Data for review below:

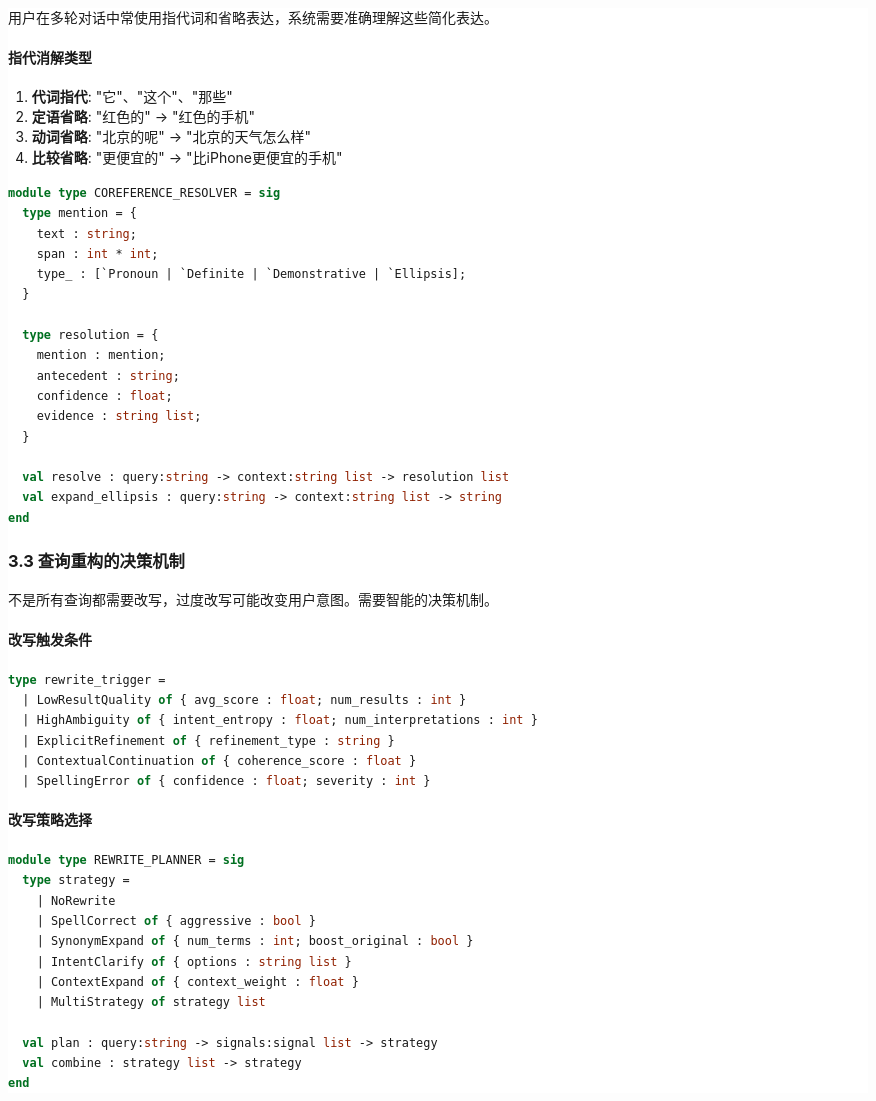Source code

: 用户在多轮对话中常使用指代词和省略表达，系统需要准确理解这些简化表达。

#### 指代消解类型

1. **代词指代**: "它"、"这个"、"那些"
2. **定语省略**: "红色的" → "红色的手机"
3. **动词省略**: "北京的呢" → "北京的天气怎么样"
4. **比较省略**: "更便宜的" → "比iPhone更便宜的手机"

```ocaml
module type COREFERENCE_RESOLVER = sig
  type mention = {
    text : string;
    span : int * int;
    type_ : [`Pronoun | `Definite | `Demonstrative | `Ellipsis];
  }
  
  type resolution = {
    mention : mention;
    antecedent : string;
    confidence : float;
    evidence : string list;
  }
  
  val resolve : query:string -> context:string list -> resolution list
  val expand_ellipsis : query:string -> context:string list -> string
end
```

### 3.3 查询重构的决策机制

不是所有查询都需要改写，过度改写可能改变用户意图。需要智能的决策机制。

#### 改写触发条件

```ocaml
type rewrite_trigger = 
  | LowResultQuality of { avg_score : float; num_results : int }
  | HighAmbiguity of { intent_entropy : float; num_interpretations : int }
  | ExplicitRefinement of { refinement_type : string }
  | ContextualContinuation of { coherence_score : float }
  | SpellingError of { confidence : float; severity : int }
```

#### 改写策略选择

```ocaml
module type REWRITE_PLANNER = sig
  type strategy = 
    | NoRewrite
    | SpellCorrect of { aggressive : bool }
    | SynonymExpand of { num_terms : int; boost_original : bool }
    | IntentClarify of { options : string list }
    | ContextExpand of { context_weight : float }
    | MultiStrategy of strategy list
    
  val plan : query:string -> signals:signal list -> strategy
  val combine : strategy list -> strategy
end
```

End of Data for review.

Give the lines again exactly, beginning with the first line of the records above and ending with the line that contains "### 3.3 查询重构的决策机制", and include no pictures.

Source code

: 用户在多轮对话中常使用指代词和省略表达，系统需要准确理解这些简化表达。

#### 指代消解类型

1. **代词指代**: "它"、"这个"、"那些"
2. **定语省略**: "红色的" → "红色的手机"
3. **动词省略**: "北京的呢" → "北京的天气怎么样"
4. **比较省略**: "更便宜的" → "比iPhone更便宜的手机"

```ocaml
module type COREFERENCE_RESOLVER = sig
  type mention = {
    text : string;
    span : int * int;
    type_ : [`Pronoun | `Definite | `Demonstrative | `Ellipsis];
  }
  
  type resolution = {
    mention : mention;
    antecedent : string;
    confidence : float;
    evidence : string list;
  }
  
  val resolve : query:string -> context:string list -> resolution list
  val expand_ellipsis : query:string -> context:string list -> string
end
```

### 3.3 查询重构的决策机制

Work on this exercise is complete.